Impacts of the COVID-19 pandemic on health, financial worries, and perceived organizational support among people living with disabilities in Canada
Gignac MAM, Shahidi FV, Jetha A, Kristman V, Bowring J, Cameron JI, Tonima S, Ibrahim S
Disability and Health Journal 2021
Published: September 2022
Background: Individuals with physical or mental health disabilities may be particularly vulnerable to the impact of COVID-19 on their health and employment.
Objectives: We examined COVID-19-related concerns for health, finances, and organizational support among workers with no disability, a physical, mental health, or both physical and mental health disability, and factors associated with COVID-19 perceptions.
Methods: An online, cross-sectional survey was administered to a sample of Canadians in the first wave of the COVID-19 pandemic. Questions asked about COVID-19 perceptions, demographics (gender, age, education), work context (e.g., sector, contract work) and employment conditions (e.g., job stress, control, accommodation needs). Descriptive, multivariable, and nested regression analyses examined factors associated with COVID-19 perceptions.

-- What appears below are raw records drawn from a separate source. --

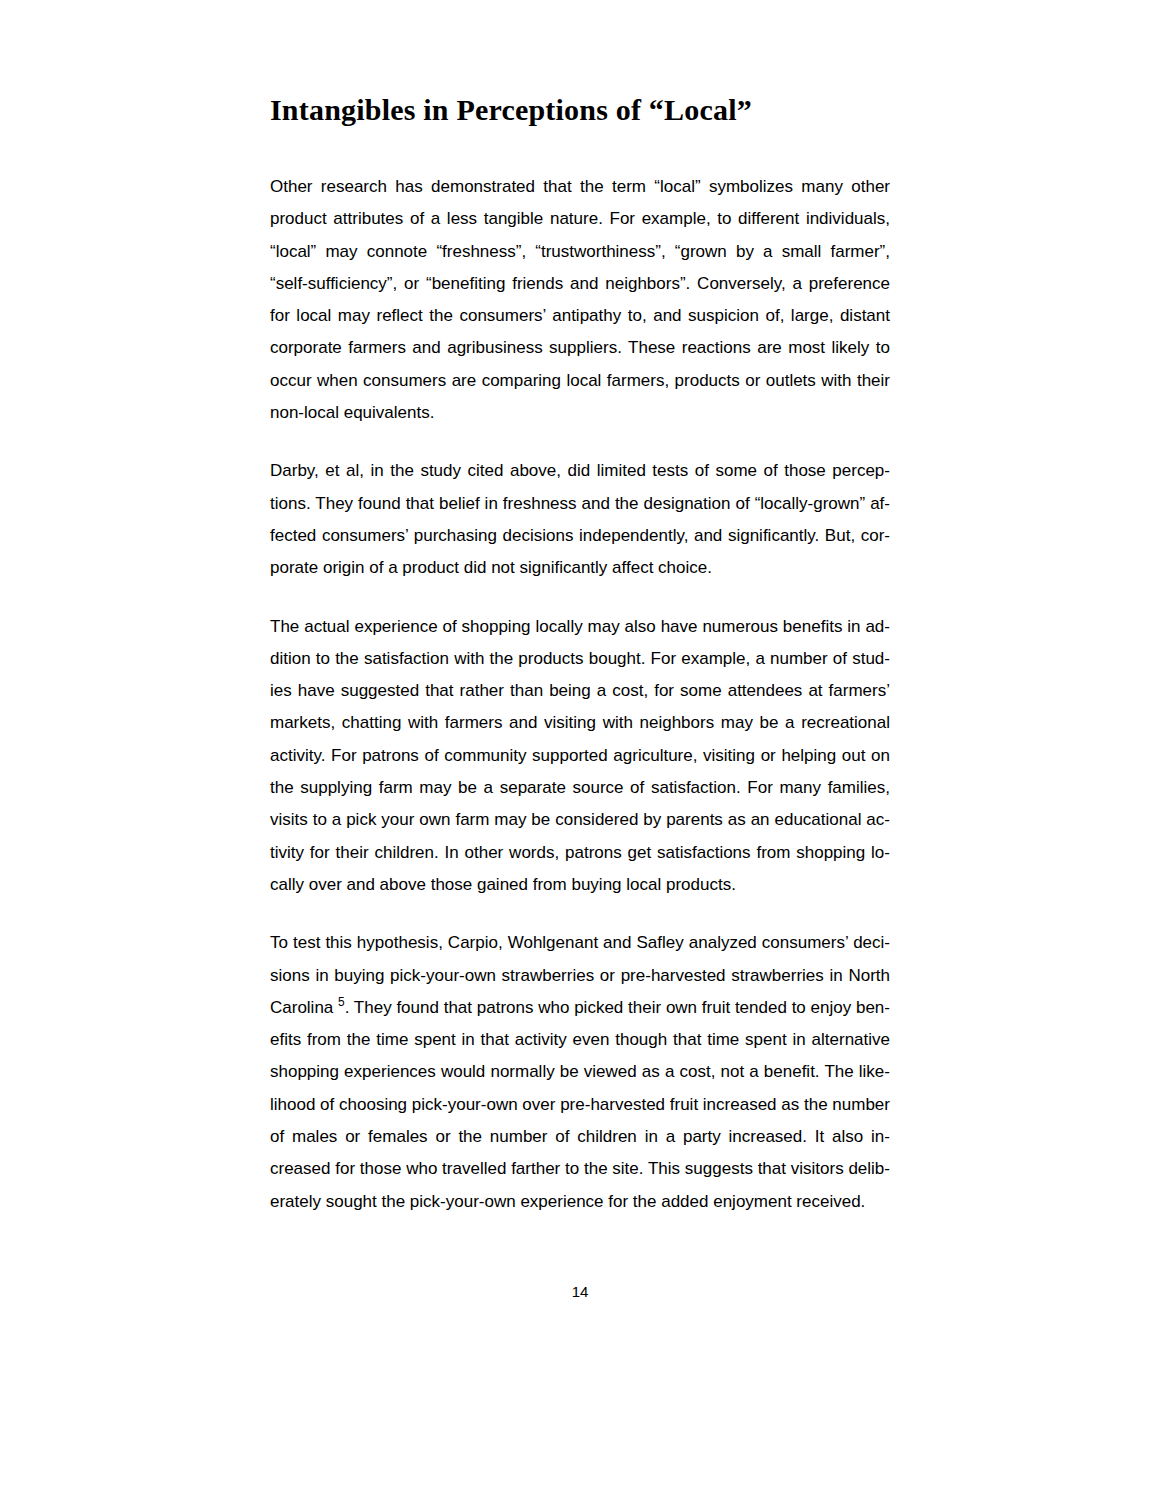Intangibles in Perceptions of “Local”
Other research has demonstrated that the term “local” symbolizes many other product attributes of a less tangible nature. For example, to different individuals, “local” may connote “freshness”, “trustworthiness”, “grown by a small farmer”, “self-sufficiency”, or “benefiting friends and neighbors”. Conversely, a preference for local may reflect the consumers’ antipathy to, and suspicion of, large, distant corporate farmers and agribusiness suppliers. These reactions are most likely to occur when consumers are comparing local farmers, products or outlets with their non-local equivalents.
Darby, et al, in the study cited above, did limited tests of some of those perceptions. They found that belief in freshness and the designation of “locally-grown” affected consumers’ purchasing decisions independently, and significantly. But, corporate origin of a product did not significantly affect choice.
The actual experience of shopping locally may also have numerous benefits in addition to the satisfaction with the products bought. For example, a number of studies have suggested that rather than being a cost, for some attendees at farmers’ markets, chatting with farmers and visiting with neighbors may be a recreational activity. For patrons of community supported agriculture, visiting or helping out on the supplying farm may be a separate source of satisfaction. For many families, visits to a pick your own farm may be considered by parents as an educational activity for their children. In other words, patrons get satisfactions from shopping locally over and above those gained from buying local products.
To test this hypothesis, Carpio, Wohlgenant and Safley analyzed consumers’ decisions in buying pick-your-own strawberries or pre-harvested strawberries in North Carolina 5. They found that patrons who picked their own fruit tended to enjoy benefits from the time spent in that activity even though that time spent in alternative shopping experiences would normally be viewed as a cost, not a benefit. The likelihood of choosing pick-your-own over pre-harvested fruit increased as the number of males or females or the number of children in a party increased. It also increased for those who travelled farther to the site. This suggests that visitors deliberately sought the pick-your-own experience for the added enjoyment received.
14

Results: A total of 3066 participants completed the survey. Workers with both a physical and mental health disability reported significantly greater health and financial concerns and less organizational support than those with no disability. Workers with a physical disability reported more health concerns and those with a mental health disability reported more financial concerns and less organizational support. Respondents with disabilities also reported significant differences in employment conditions (e.g., more contract work, stress, unmet accommodation needs) than those with no disability. Employment conditions were consistently significant predictors of COVID-19 perceptions and attenuated the significance of disability type in analyses.
Conclusions: Concerns about the impact of COVID-19 on one's health, finances, and organizational support reflected existing disability inequities in employment conditions and highlight the importance of creating more inclusive employment opportunities for people living with physical and mental health disabilities.